Looks like it has been a month since I have been compelled to write in this forum.  It has been a great month!  I've been describing to many my feeling of elation; waking up happy, enjoying my days and then going to bed happy at night. Spring moving into summer is definitely a factor. Warmth and renewal does a body and soul good.  It seems that everywhere I go people are telling me that I look good; good color, good weight, good energy.

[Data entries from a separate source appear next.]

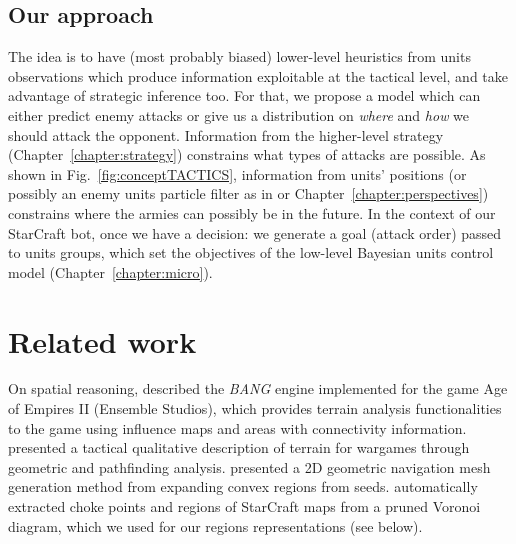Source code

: \subsection{Our approach}
The idea is to have (most probably biased) lower-level heuristics from units observations which produce information exploitable at the tactical level, and take advantage of strategic inference too. 
For that, we propose a model which can either predict enemy attacks or give us a distribution on \textit{where} and \textit{how} we should attack the opponent. Information from the higher-level strategy \citep{SYNNAEVE:StratPred,SYNNAEVE:OpeningPred} (Chapter~\ref{chapter:strategy}) constrains what types of attacks are possible. As shown in Fig.~\ref{fig:conceptTACTICS}, information from units' positions (or possibly an enemy units particle filter as in \citep{weber2011aiide} or Chapter~\ref{chapter:perspectives}) constrains where the armies can possibly be in the future. In the context of our StarCraft bot, once we have a decision: we generate a goal (attack order) passed to units groups, which set the objectives of the low-level Bayesian units control model \citep{SYNNAEVE:Micro} (Chapter~\ref{chapter:micro}).



\section{Related work}

On spatial reasoning, \cite{Pottinger00} described the \textit{BANG} engine implemented for the game Age of Empires II (Ensemble Studios), which provides terrain analysis functionalities to the game using influence maps and areas with connectivity information. 
\cite{Forbus2002} presented a tactical qualitative description of terrain for wargames through geometric and pathfinding analysis. \cite{Hale08} presented a 2D geometric navigation mesh generation method from expanding convex regions from seeds. \cite{Perkins2010} automatically extracted choke points and regions of StarCraft maps from a pruned Voronoi diagram, which we used for our regions representations (see below). 

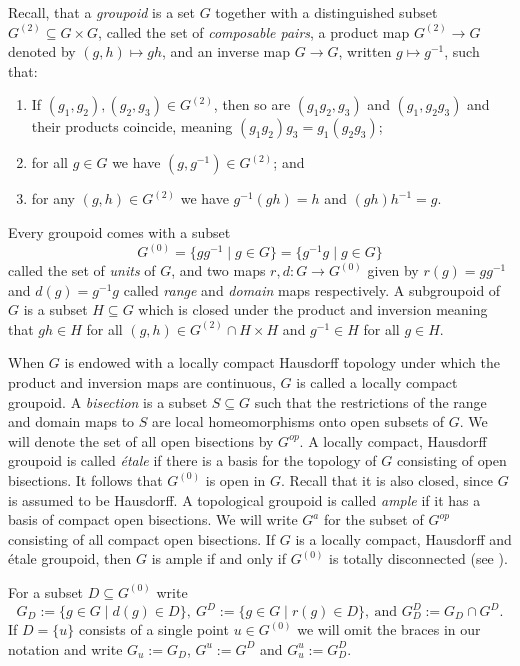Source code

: 	Recall, that a \textit{groupoid} is a set $G$ together with a distinguished subset $G^{(2)}\subseteq G\times G$, called the set of \textit{composable pairs}, a product map $G^{(2)}\rightarrow G$ denoted by $(g,h)\mapsto gh$, and an inverse map $G\rightarrow G$, written $g\mapsto g^{-1}$, such that:
	\begin{enumerate}
		\item If $(g_1,g_2),(g_2,g_3)\in G^{(2)}$, then so are $(g_1g_2,g_3)$ and $(g_1,g_2g_3)$ and their products coincide, meaning $(g_1g_2)g_3=g_1(g_2g_3)$;
		\item for all $g\in G$ we have $(g,g^{-1})\in G^{(2)}$; and
		\item for any $(g,h)\in G^{(2)}$ we have $g^{-1}(gh)=h$ and $(gh)h^{-1}=g$.
	\end{enumerate}
	Every groupoid comes with a subset
	$$G^{(0)}=\lbrace gg^{-1}\mid g\in G\rbrace=\lbrace g^{-1}g\mid g\in G\rbrace$$
	called the set of \textit{units} of $G$, and two maps $r,d:G\rightarrow G^{(0)}$ given by
	$r(g)=gg^{-1}$ and $d(g)=g^{-1}g$ called \textit{range} and \textit{domain} maps respectively.
	A subgroupoid of $G$ is a subset $H\subseteq G$ which is closed under the product and inversion meaning that $gh\in H$ for all $(g,h)\in G^{(2)}\cap H\times H$ and $g^{-1}\in H$ for all $g\in H$.
	
	When $G$ is endowed with a locally compact Hausdorff topology under which the product and inversion maps are continuous, $G$ is called a locally compact groupoid. A \textit{bisection} is a subset $S\subseteq G$ such that the restrictions of the range and domain maps to $S$ are local homeomorphisms onto open subsets of $G$. We will denote the set of all open bisections by $G^{op}$. A locally compact, Hausdorff groupoid is called \textit{étale} if there is a basis for the topology of $G$ consisting of open bisections. It follows that $G^{(0)}$ is open in $G$. Recall that it is also closed, since $G$ is assumed to be Hausdorff. A topological groupoid is called \emph{ample} if it has a basis of compact open bisections. We will write $G^a$ for the subset of $G^{op}$ consisting of all compact open bisections. If $G$ is a locally compact, Hausdorff and étale groupoid, then $G$ is ample if and only if $G^{(0)}$ is totally disconnected (see \cite[Proposition 4.1]{Exel10}).
	
	For a subset $D\subseteq G^{(0)}$ write
	$$G_D:=\lbrace g\in G\mid d(g)\in D\rbrace,\ G^D:=\lbrace g\in G\mid r(g)\in D\rbrace,\ \text{and } G_D^D:=G_D\cap G^D.$$
	If $D=\lbrace u\rbrace$ consists of a single point $u\in G^{(0)}$ we will omit the braces in our notation and write $G_u:=G_D$, $G^u:=G^D$ and $G_u^u:=G_D^D$.
	
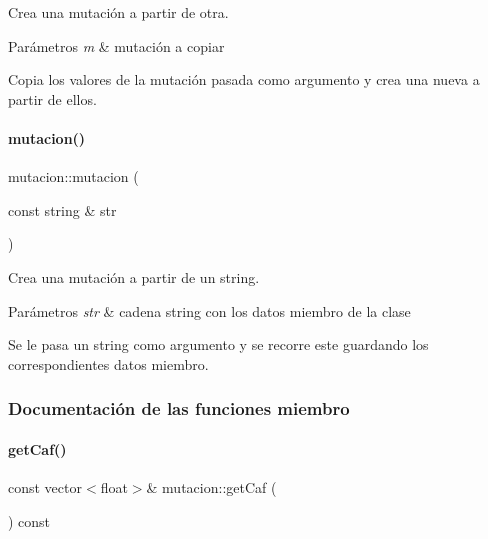 Crea una mutación a partir de otra. 


\begin{DoxyParams}{Parámetros}
{\em m} & mutación a copiar\\
\hline
\end{DoxyParams}
Copia los valores de la mutación pasada como argumento y crea una nueva a partir de ellos. \hypertarget{classmutacion_a8c5cc5b5146c511b9a1d6976156389c3}{}\label{classmutacion_a8c5cc5b5146c511b9a1d6976156389c3} 
\paragraph{\texorpdfstring{mutacion()}{mutacion()}\hspace{0.1cm}{\footnotesize\ttfamily [3/3]}}
{\footnotesize\ttfamily mutacion\+::mutacion (\begin{DoxyParamCaption}\item[{const string \&}]{str }\end{DoxyParamCaption})}



Crea una mutación a partir de un string. 


\begin{DoxyParams}{Parámetros}
{\em str} & cadena string con los datos miembro de la clase\\
\hline
\end{DoxyParams}
Se le pasa un string como argumento y se recorre este guardando los correspondientes datos miembro. 

\subsubsection{Documentación de las funciones miembro}
\hypertarget{classmutacion_a51b13ad53a652970d7983d4c21e9e73b}{}\label{classmutacion_a51b13ad53a652970d7983d4c21e9e73b} 
\paragraph{\texorpdfstring{get\+Caf()}{getCaf()}}
{\footnotesize\ttfamily const vector$<$float$>$\& mutacion\+::get\+Caf (\begin{DoxyParamCaption}{ }\end{DoxyParamCaption}) const}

This week I was approaching the 3-month mark where once again I would be reminded that scans were needed to probe deeper, beyond my sense of well-being to an invisible, cellular place where dark forces could be trying to kill me. I thought that my final week of the respite would involve jury duty but after reporting last Monday, I was told that all cases had been resolved and my jury service was complete.  Lacks Cancer Center called me a few days ago to tell me that Dr. Scott needed to reschedule my appointment.  He needed a vacation and along with the holidays, it would be another month before they could squeeze me in.  My scans and blood tests would need to be postponed too.

This is good news.  I always am thinking that Dr. Scott needs a vacation.  He works too much.  And I am in no hurry to get back into the world of pokes and probes.

Strangely, however, this postponement has had the effect of steering my inner thoughts back to the idea of palliative care and mortality. I'd been expressing outwardly to friends and family that I was putting my cancer outlook in a closet.  I wanted to practice life with the notion that all had been cured. "Emotionally dangerous", some might say.  But I was thinking that a closet was a perfect place for it.  Out of sight and perhaps forgotten, but as retrievable as an old winter sweater; far easier to locate and less muddy than if it was buried deep in a damp hole in the ground.

So now I find myself peaking in the closet. Yep.  It' still there.

My friend Bob Russell recently entered into Hospice care. To me this is the most poignant reminder of how quickly conditions can change and even an upbeat and wise fighter can arrive at the point where it is time to stop the active battle.

Fortunately I am nowhere near that point.  I have no idea even what it would feel like to get those initial twinges that hint at a newly empowered disease, let alone a full-on struggle to simply breathe.  Right now I only know that food tastes really good and every day can be filled with beautiful moments and interesting opportunities.